Reading these e-mails makes my blood boil - at our betrayal of our Iraqi friends and allies. (You can read excerpts of several of the e-mails at my blog: www.philly.com/worldview.) If you feel as I do, I have suggestions at the end of the column about how you can help.
One e-mailer, A.M. (I use his initials for safety's sake), is a 26-year-old interpreter who has worked with a U.S. combat unit and with a U.S. contracting unit that checks on Iraqi subcontractors.
"My job was to coordinate with the government of Iraq to prevent waste, fraud and abuse," he e-mailed me. "We made these companies to pay hundreds of thousands of U.S. dollars they didn't pay in previous years." A.M. got recommendations from the brigadier general heading his unit and several other senior officers in the command.
But, in doing his job well, A.M.'s face became known to Iraqi contractors and ministry officials.
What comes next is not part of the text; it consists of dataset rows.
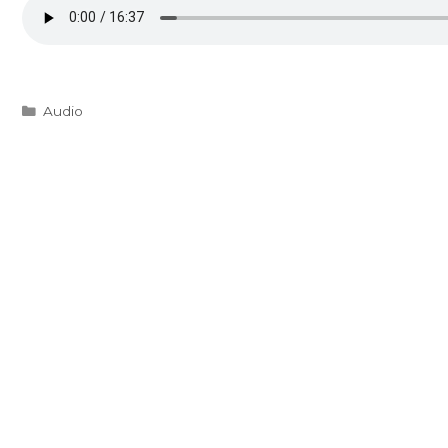
Kategorie
Audio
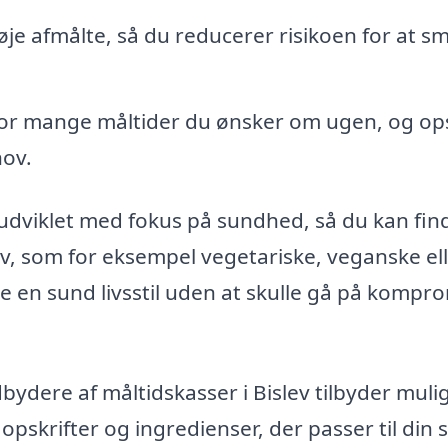
je afmålte, så du reducerer risikoen for at s
vor mange måltider du ønsker om ugen, og op
hov.
 udviklet med fokus på sundhed, så du kan fin
hov, som for eksempel vegetariske, veganske el
ge en sund livsstil uden at skulle gå på kompr
ydere af måltidskasser i Bislev tilbyder mul
 opskrifter og ingredienser, der passer til din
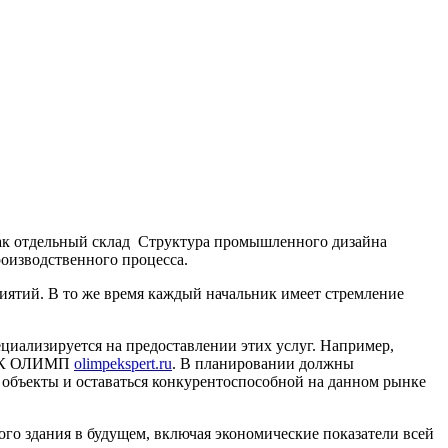
как отдельный склад Структура промышленного дизайна
роизводственного процесса.
иятий. В то же время каждый начальник имеет стремление
циализируется на предоставлении этих услуг. Например,
и СК ОЛИМП
olimpekspert.ru
. В планировании должны
 объекты и оставаться конкурентоспособной на данном рынке
го здания в будущем, включая экономические показатели всей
He began receiving death threats. "In 2010 my car windows were broken in front of my house and a red X was taped on my driver's side window," he told me in a phone interview. For safety, he moved onto the U.S. base.
Now he must move off the base when it closes next month. But he was told in June that his special visa is on hold for eight to 12 months because of new security procedures. This leaves him open to assassination.
He certainly can't expect Iraqi authorities to protect him. "In Iraqi culture, if you worked for the Americans you are a 'spy' and a 'bad guy,' " A.M. said, glumly. "Our police don't work in a proper manner. Every single police or army unit has its own loyalties, and if they knew I worked as an interpreter they would hate me."